Lent 2022: Who Are the Just?

Justice

A Reflection for the Tuesday of the First Week of Lent 

Over the summer, I worked as an intern at a federal court office in New Haven. I spent two days a week reading briefs, summary orders and opinions, and in the end, I created a database of all of the cases that had been considered in that particular office. It was a rewarding summer, and I left the final day of the internship feeling newly endowed with knowledge of the legal profession.

But there were some concepts that evaded me, and one of those very starkly appears in today’s readings. In the Psalm, the response is: “From all their distress, God rescues the just.”

My question is: Who are the just? When I consider the term, I think first and foremost of a judge or an emperor, someone who stands behind a bench with a grave face, staring at a huddled accused far below them, doling out what could be called “justice.” It’s a lofty term, one that is difficult — at least for me — to apply to an everyday person.

But twenty-two years in the Catholic church have taught me that God does not only rescue the powerful and the mighty, and in fact there is a special place in his hand and heart for the complete opposite. “Just” may have etymological origins in “jus,” meaning law or right, but over time it has gained additional meanings: virtuous, moral, ethical, truthful and many more.

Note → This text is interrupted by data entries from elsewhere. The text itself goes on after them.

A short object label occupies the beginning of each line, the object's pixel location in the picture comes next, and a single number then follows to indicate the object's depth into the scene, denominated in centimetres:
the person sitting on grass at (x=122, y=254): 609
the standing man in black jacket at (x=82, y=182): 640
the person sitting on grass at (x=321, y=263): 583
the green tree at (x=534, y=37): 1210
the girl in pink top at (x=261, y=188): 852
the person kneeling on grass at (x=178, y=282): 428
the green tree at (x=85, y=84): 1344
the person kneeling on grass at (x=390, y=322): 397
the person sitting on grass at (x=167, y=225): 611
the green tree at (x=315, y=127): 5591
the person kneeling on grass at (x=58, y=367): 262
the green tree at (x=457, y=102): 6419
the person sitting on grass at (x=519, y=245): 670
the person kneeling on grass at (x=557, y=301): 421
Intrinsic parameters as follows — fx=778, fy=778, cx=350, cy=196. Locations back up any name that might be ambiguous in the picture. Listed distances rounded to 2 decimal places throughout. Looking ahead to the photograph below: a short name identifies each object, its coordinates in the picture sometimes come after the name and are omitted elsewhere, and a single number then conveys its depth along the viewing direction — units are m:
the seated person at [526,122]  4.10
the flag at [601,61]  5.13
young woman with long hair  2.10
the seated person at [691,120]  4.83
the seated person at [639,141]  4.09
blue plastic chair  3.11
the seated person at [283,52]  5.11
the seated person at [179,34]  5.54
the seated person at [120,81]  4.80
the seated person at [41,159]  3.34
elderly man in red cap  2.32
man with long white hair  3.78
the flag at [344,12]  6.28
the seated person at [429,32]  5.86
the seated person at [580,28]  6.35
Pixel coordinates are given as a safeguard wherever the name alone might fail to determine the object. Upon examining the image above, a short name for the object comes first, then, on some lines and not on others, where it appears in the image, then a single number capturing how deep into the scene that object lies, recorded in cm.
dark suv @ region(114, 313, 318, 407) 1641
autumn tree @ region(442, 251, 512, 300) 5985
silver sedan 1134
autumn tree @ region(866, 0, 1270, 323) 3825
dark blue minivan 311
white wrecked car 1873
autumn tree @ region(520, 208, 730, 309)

These words have their own unique sets of complications, but they seem more attainable and more human than the image of power I described above, and this attainability gives me hope that we, too, can be just, and we, too, can be rescued from our distress. And of all of the words “just” is related to, I find “truthful” to be the most within our reach; we can get into arguments about what is virtuous, what is ethical and what is moral, but in the end, I think it seems wise to start at a place of truth. And as I journal during this season of Lent, I’ll start by laying out the truth of how I feel and how I act, and I’ll use that to help chart a path that will bring me closer to God.